Lundin is currently examining these cognitive search strategies in psychiatric patients in several studies.
So far, “we have found some differences in the patterns of local exploitation and global exploration during semantic search between psychotic patients and neurotypical individuals,” she said.
However, more work remains to be done. She will soon be collecting new data at the hospital where she works to better understand how freer everyday conversations are related to the foraging processes investigated in the current study. We are planning to start.
And there is strong hope that this new way of conceptualizing how we search for words and concepts in memory “could really get to the root of the disease and point to new treatments for people suffering from mental illness.” She said she was holding a .
Other authors include Brendan T. Johns of McGill University’s Department of Psychology; Michael N. Jones, Indiana University Department of Psychological and Brain Sciences and Cognitive Science Program; John R. Purcell, Indiana University Department of Psychological and Brain Sciences and Neuroscience Program, and Department of Psychiatry, Rutgers University Brain Health Institute. William P. Hetrick, Department of Psychological and Brain Sciences, Indiana University School of Medicine, Department of Psychiatry and Neuroscience Program; Brian F. O’Donnell, Department of Psychological and Brain Sciences, Indiana University School of Medicine, Department of Psychiatry and Neuroscience Program.
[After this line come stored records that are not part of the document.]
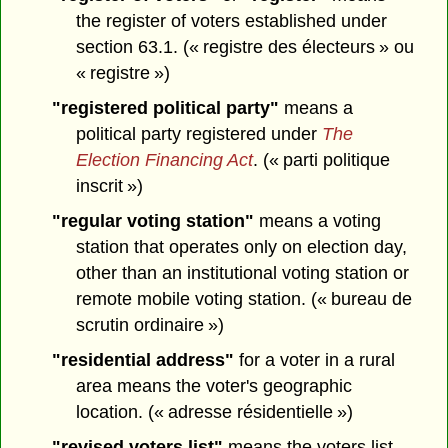
the register of voters established under
section 63.1. (« registre des électeurs » ou
« registre »)
"registered political party"
means a
political party registered under
The
Election Financing Act
. (« parti politique
inscrit »)
"regular voting station"
means a voting
station that operates only on election day,
other than an institutional voting station or
remote mobile voting station. (« bureau de
scrutin ordinaire »)
"residential address"
for a voter in a rural
area means the voter's geographic
location. (« adresse résidentielle »)
"revised voters list"
means the voters list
About this neuroscience and schizophrenia research news
author: barbara brasher
sauce: indiana university
contact: Barbara Brosher – Indiana University
image: Image credited to Neuroscience News
Original research: Closed access.
“Neural evidence for switch processes during semantic and phonological search in human memory” by Peter Todd et al. PNAS
abstract
Neural evidence for switch processes during semantic and phonological search in human memory
Humans may retrieve words from memory by exploring and exploiting “semantic space” in the same way that non-human animals search for resources in physical space. This has been studied using verbal fluency tests (VFTs) in which participants produce words belonging to semantic or phonological categories within a limited amount of time. People generate bursts of related items during VFT. This is called “clustering” and “switching.”
In the strategic foraging model, cognitive search behavior is guided by a monitoring process that detects associated performance degradation and triggers the searcher to look for new patches or clusters in memory after the current patch is exhausted. I am assuming that.
Another line of research has proposed that this behavior can be explained by non-strategic, undirected search processes, such as random walks with or without random jumps to new parts of the semantic space.
This study contributes to this theoretical debate by testing neural evidence for strategically timed switches during memory retrieval. Thirty participants performed categorical and character VFT during functional MRI. Responses were classified as cluster or switch events based on computational metrics of similarity and participant ratings.
The results showed greater activation in the hippocampus and posterior cerebellum during switching than clustering, even when controlling for response time and linguistic distance.
Additionally, these regions exhibited ramping activity, which increased during intrapatch search leading up to the switch.
The findings support the strategic foraging model and reveal how neural switch processes can guide memory retrieval in a manner similar to foraging in spotted spatial environments.